Culture Minister Park Jie-won has come under additional fire amidst claims that he bribed local television stations not to cover the rallies (an accusation he denies). On June 6, he appeared before the country's lawmakers to answer questions about the screen quota, and was grilled by politicians from the opposition Grand National Party. At this session he acknowledged for the first time that no agreement was yet in place concerning the screen quota, and that the Ministry would attempt to maintain the quota in upcoming negotiations. Members of the film community remain skeptical of his assertion, however.
"Yellow Hair" released in Korea.
Earlier this year, the Korean Performing Arts Promotion Committee (KPAPC), a civic organization that determines ratings for all foreign and domestic releases, refused to give a rating to a locally produced film named Yellow Hair. The six members of the committee voted unanimously to deny the film a rating, which in effect banned the film from release. "The film contains scenes which are disgusting and totally unacceptable to our moral standards." explained Cho Hee-mun, a film professor at Sangmyoung University and a member of the committee.

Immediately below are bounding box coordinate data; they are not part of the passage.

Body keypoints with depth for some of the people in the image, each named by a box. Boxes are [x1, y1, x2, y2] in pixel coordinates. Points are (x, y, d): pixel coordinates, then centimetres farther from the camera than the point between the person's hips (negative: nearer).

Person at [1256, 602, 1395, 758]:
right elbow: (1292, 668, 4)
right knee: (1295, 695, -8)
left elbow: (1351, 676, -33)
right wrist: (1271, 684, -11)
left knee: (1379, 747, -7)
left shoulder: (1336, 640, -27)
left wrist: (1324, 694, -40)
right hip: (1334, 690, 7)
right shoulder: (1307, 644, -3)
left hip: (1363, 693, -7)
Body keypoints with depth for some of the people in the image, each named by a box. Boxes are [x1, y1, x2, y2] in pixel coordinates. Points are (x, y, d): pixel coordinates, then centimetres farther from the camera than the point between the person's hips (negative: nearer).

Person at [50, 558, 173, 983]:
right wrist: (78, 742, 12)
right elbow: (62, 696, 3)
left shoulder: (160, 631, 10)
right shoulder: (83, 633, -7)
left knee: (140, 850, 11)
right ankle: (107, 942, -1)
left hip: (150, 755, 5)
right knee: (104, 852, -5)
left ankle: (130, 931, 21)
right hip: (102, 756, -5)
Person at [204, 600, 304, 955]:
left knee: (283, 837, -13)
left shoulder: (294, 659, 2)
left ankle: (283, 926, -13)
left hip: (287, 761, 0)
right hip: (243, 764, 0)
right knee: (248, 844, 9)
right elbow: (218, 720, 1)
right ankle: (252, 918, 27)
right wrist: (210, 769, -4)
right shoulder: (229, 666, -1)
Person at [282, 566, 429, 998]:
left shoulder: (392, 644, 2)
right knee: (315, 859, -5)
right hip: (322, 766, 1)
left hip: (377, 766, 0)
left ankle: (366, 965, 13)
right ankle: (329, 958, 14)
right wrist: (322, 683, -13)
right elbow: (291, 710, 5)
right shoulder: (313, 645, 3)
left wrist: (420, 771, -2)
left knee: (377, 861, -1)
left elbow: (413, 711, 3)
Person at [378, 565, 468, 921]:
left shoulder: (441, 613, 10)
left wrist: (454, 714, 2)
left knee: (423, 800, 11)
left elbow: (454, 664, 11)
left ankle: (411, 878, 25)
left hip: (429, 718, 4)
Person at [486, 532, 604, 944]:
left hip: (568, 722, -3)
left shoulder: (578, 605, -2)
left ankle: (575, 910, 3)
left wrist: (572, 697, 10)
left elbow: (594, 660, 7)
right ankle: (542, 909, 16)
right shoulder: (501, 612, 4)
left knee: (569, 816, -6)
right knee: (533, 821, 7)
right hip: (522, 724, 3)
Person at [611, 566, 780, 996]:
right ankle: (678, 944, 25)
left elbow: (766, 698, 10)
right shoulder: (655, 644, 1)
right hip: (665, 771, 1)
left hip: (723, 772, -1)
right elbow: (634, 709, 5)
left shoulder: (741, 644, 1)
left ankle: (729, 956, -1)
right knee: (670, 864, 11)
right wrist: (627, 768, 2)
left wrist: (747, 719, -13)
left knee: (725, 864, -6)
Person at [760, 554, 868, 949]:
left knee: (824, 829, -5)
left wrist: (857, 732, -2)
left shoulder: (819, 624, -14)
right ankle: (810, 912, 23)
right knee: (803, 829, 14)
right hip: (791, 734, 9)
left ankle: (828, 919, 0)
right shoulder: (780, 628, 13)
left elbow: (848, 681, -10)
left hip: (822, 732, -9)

In 1996, government censorship of films was ruled unconstitutional, thus bringing about the abolition of governmental screening authorities. Nonetheless, the civic body that has taken their place has continued to utilize its power to limit the sexual content of domestic releases. In the past two years, Jang Sun-woo's Bad Movie and Im Sang-soo's Girls' Night Out have all been re-edited to conform to suggestions made by the KPAPC.

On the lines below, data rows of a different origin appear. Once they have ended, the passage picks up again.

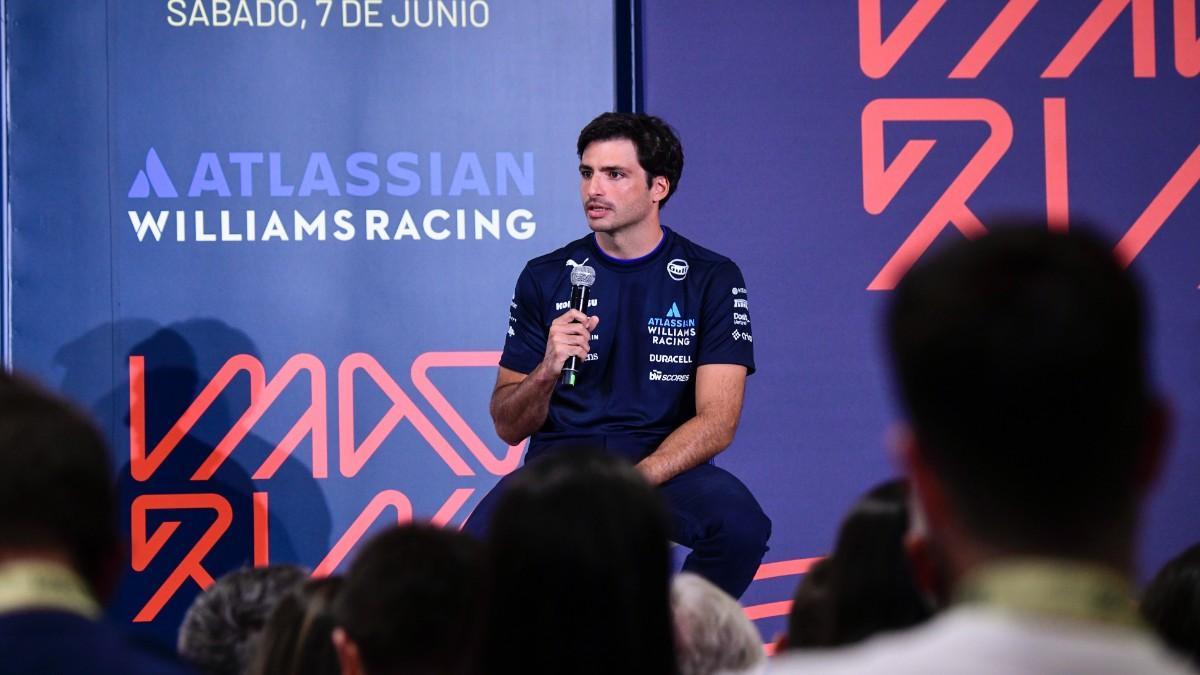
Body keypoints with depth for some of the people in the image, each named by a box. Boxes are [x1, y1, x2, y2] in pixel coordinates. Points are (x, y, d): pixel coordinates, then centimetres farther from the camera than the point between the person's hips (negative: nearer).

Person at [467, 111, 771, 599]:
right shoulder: (545, 278, 8)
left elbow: (717, 421, -6)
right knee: (482, 541, -32)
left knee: (741, 524, -33)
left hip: (665, 469, 0)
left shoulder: (712, 280, 3)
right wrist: (547, 371, -15)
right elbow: (508, 427, 7)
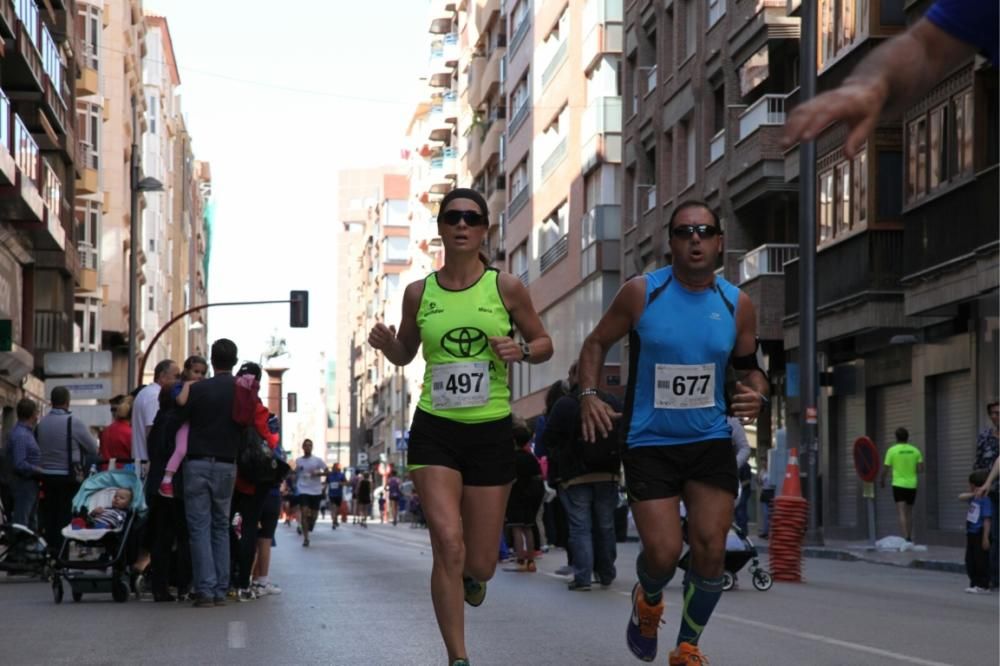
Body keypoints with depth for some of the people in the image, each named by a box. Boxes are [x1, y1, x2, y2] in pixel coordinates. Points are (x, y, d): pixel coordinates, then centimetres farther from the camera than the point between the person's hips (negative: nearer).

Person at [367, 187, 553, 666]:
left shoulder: (506, 288, -2)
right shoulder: (419, 293, 3)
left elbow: (544, 344, 8)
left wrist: (521, 350, -13)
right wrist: (386, 344, -5)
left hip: (491, 432, 0)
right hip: (435, 429, 0)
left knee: (479, 564, 4)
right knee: (448, 544, -17)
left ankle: (471, 575, 44)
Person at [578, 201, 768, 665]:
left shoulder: (737, 304, 0)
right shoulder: (641, 293, -7)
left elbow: (749, 367, 11)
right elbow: (596, 344, 4)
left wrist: (756, 395, -11)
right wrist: (589, 394, -12)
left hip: (711, 442, 2)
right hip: (650, 444, -2)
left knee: (710, 551, -4)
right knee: (663, 553, -10)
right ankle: (648, 601, 28)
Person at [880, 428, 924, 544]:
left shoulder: (892, 450, -5)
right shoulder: (915, 450, 4)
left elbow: (885, 469, -4)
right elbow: (921, 469, 0)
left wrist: (882, 481, 14)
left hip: (899, 485, -4)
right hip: (912, 485, 4)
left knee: (901, 512, -7)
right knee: (909, 512, 16)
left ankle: (906, 538, -20)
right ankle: (910, 538, 18)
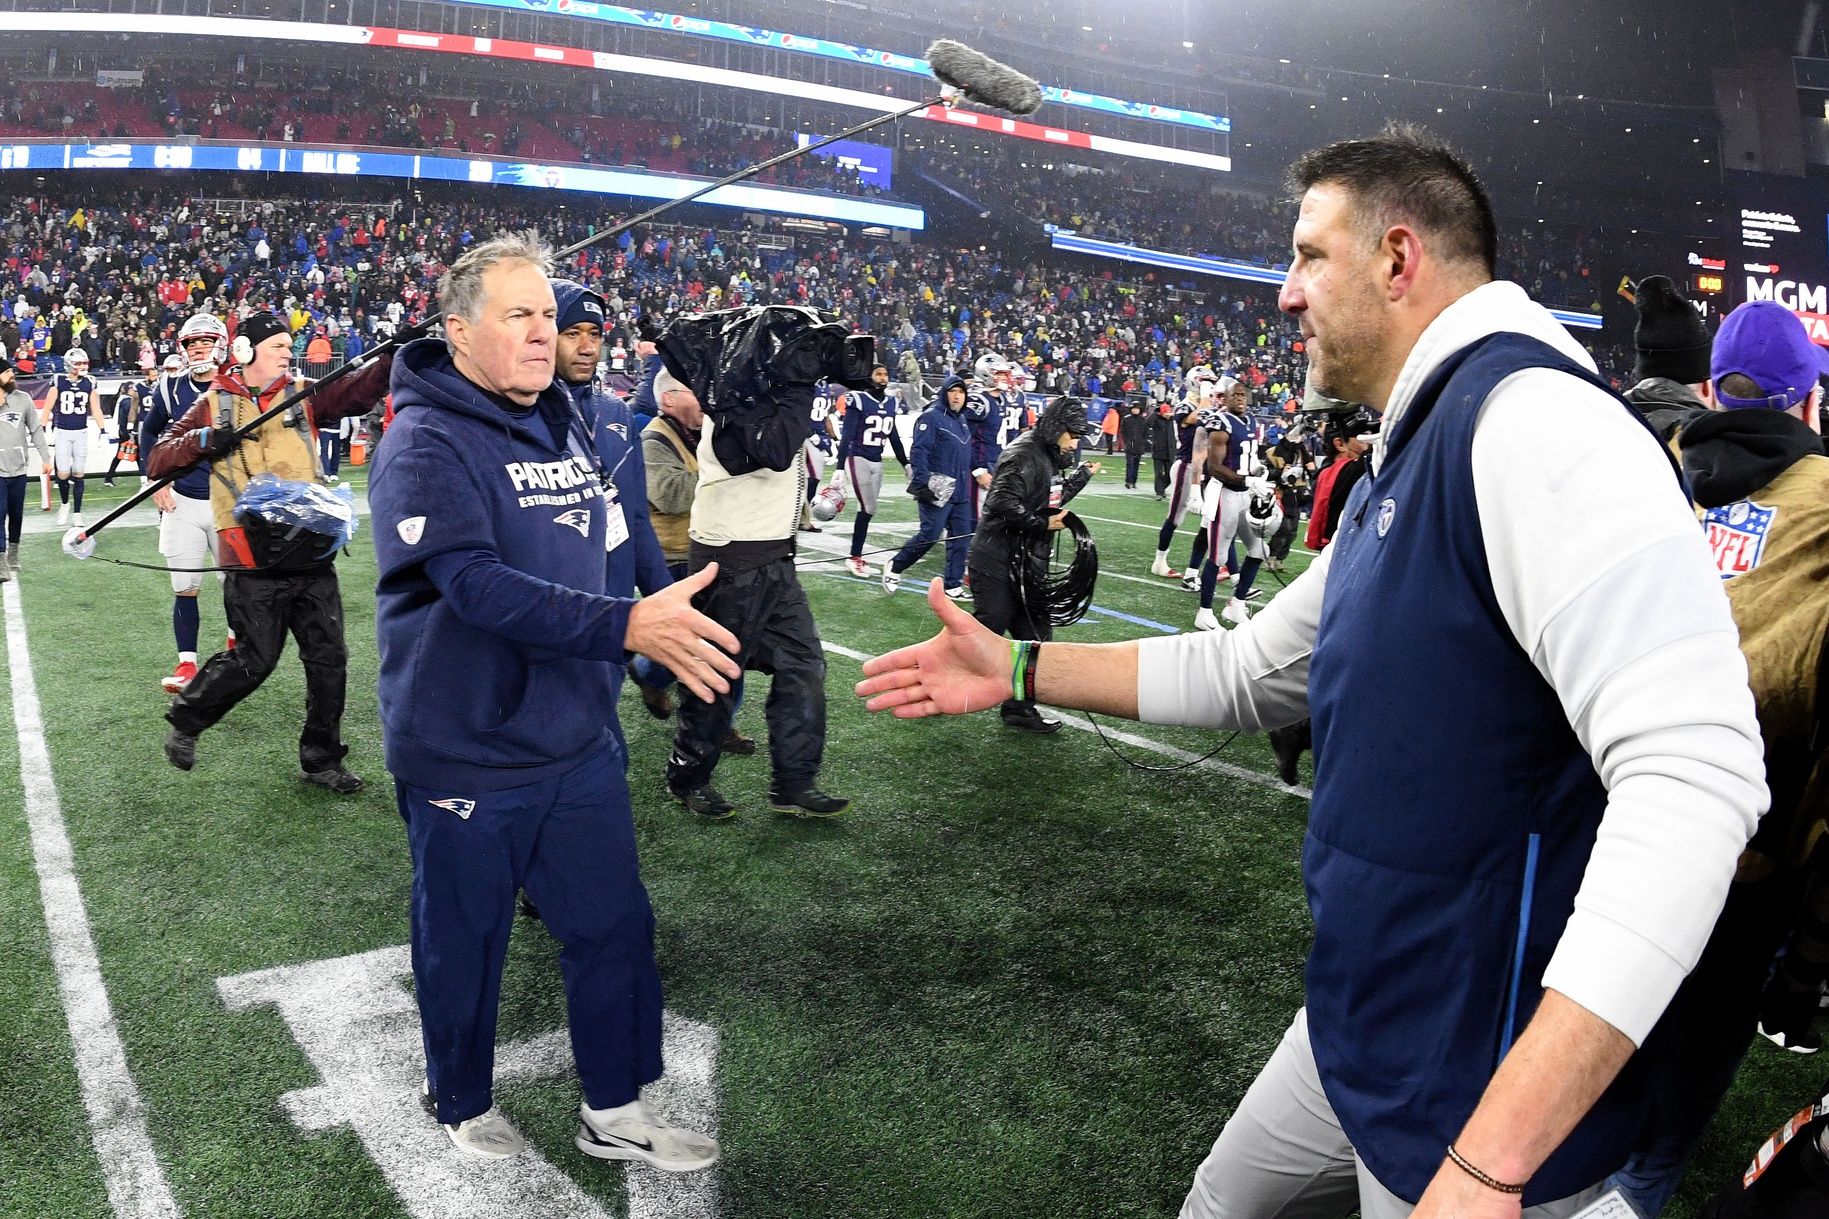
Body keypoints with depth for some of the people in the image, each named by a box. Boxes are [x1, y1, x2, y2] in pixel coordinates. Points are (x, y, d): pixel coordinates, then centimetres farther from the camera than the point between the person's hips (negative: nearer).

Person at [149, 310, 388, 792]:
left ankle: (320, 759, 20)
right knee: (253, 661, 1)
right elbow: (158, 460, 2)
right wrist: (202, 441, -16)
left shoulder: (303, 395, 8)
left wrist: (390, 358, -25)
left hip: (312, 555, 3)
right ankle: (185, 720, 29)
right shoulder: (213, 404, 4)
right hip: (253, 561, -3)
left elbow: (357, 392, -8)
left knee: (329, 660, 6)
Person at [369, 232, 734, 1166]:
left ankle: (615, 1111, 31)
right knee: (464, 943, 12)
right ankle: (463, 1106, 38)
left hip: (578, 742, 7)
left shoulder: (573, 427, 7)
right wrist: (626, 626, -40)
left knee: (615, 924, 12)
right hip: (466, 755, -6)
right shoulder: (424, 445, -17)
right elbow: (479, 586, -30)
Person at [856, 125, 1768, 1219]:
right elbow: (1247, 670, 20)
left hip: (1497, 1092, -10)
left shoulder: (1534, 418, -23)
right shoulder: (1402, 472, 11)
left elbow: (1693, 778, -32)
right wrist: (1019, 669, 15)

Yellow Hair, co-produced by the former Korean Motion Picture Promotion Corporation, was the first film to be rejected outright by the committee, and thus it was forced to undergo a two-month waiting period before it could be resubmitted for consideration. An edited version of the film, with roughly a minute of sexual content removed and with several scenes darkened and blurred, was approved by the committee and released in theaters on June 26th, opposite Star Wars: Episode One. The film itself concerns the life of two teenage outcasts and a man they start to live with. The last scene of the film contains clear lesbian overtones, which seemed to disturb a certain percentage of its viewers.

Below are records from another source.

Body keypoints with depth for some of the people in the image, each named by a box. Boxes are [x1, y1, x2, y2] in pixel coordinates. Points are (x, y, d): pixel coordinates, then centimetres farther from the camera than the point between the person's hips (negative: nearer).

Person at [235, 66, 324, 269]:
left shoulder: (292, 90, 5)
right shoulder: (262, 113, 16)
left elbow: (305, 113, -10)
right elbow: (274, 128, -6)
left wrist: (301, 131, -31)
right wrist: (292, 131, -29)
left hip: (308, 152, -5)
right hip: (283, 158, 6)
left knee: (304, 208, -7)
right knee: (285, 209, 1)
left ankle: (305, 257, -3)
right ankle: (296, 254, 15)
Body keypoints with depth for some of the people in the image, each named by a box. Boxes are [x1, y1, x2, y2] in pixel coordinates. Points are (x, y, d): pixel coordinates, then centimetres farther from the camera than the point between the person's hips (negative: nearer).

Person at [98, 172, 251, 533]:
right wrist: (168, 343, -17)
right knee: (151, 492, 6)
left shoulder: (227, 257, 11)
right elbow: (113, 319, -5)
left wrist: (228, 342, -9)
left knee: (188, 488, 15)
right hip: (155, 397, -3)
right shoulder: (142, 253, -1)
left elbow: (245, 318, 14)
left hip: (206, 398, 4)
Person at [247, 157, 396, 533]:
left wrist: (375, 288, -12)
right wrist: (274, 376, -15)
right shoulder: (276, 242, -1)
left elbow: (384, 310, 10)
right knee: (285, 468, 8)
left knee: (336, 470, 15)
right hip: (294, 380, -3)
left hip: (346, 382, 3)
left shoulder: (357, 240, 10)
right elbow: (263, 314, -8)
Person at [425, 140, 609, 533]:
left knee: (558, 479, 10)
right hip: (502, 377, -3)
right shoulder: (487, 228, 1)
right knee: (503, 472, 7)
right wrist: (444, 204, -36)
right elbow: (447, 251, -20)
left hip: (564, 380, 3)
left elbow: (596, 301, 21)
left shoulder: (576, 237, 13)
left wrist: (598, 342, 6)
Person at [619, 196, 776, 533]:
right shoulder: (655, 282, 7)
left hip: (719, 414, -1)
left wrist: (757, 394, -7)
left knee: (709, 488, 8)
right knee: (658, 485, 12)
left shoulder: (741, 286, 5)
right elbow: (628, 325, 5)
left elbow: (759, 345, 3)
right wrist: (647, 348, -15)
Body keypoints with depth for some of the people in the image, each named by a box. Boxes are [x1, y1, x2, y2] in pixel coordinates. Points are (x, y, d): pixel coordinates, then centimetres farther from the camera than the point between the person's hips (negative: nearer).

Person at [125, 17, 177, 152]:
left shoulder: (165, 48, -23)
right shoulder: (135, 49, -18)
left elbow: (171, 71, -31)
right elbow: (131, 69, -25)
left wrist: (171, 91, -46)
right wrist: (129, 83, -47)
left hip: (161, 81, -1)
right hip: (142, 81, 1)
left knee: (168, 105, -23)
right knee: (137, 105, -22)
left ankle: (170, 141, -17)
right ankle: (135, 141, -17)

PiFan '99 to open on July 16.
The 3rd Puchon International Fantastic Film Festival (PiFan) will kick off on July 16 with an outdoor screening of David Cronenburg's latest release, eXistenZ. This year's festival will present 101 films from 29 different countries. Newly added this year is a competition section for about 50 short films, to complement the "Puchon Choice" competition section for (eight) feature-length works. Non-competitive sections include "World Fantastic Cinema" (30 films), "Korean Cinema Showcase" (10 contemporary films) and "New Zealand Fantasy Retrospective" (5 films), which showcases 20 years of fantasy-filmmaking in New Zealand. The festival will conclude on July 24th.
Korean films to be screened at PiFan: Art Museum by the Zoo, Harmonium in My Memory, An Affair, The Ring Virus, Yellow Hair, Mystery of a Cube, The Gingko Bed, Birdcage Inn, Dr. K, and The Spy.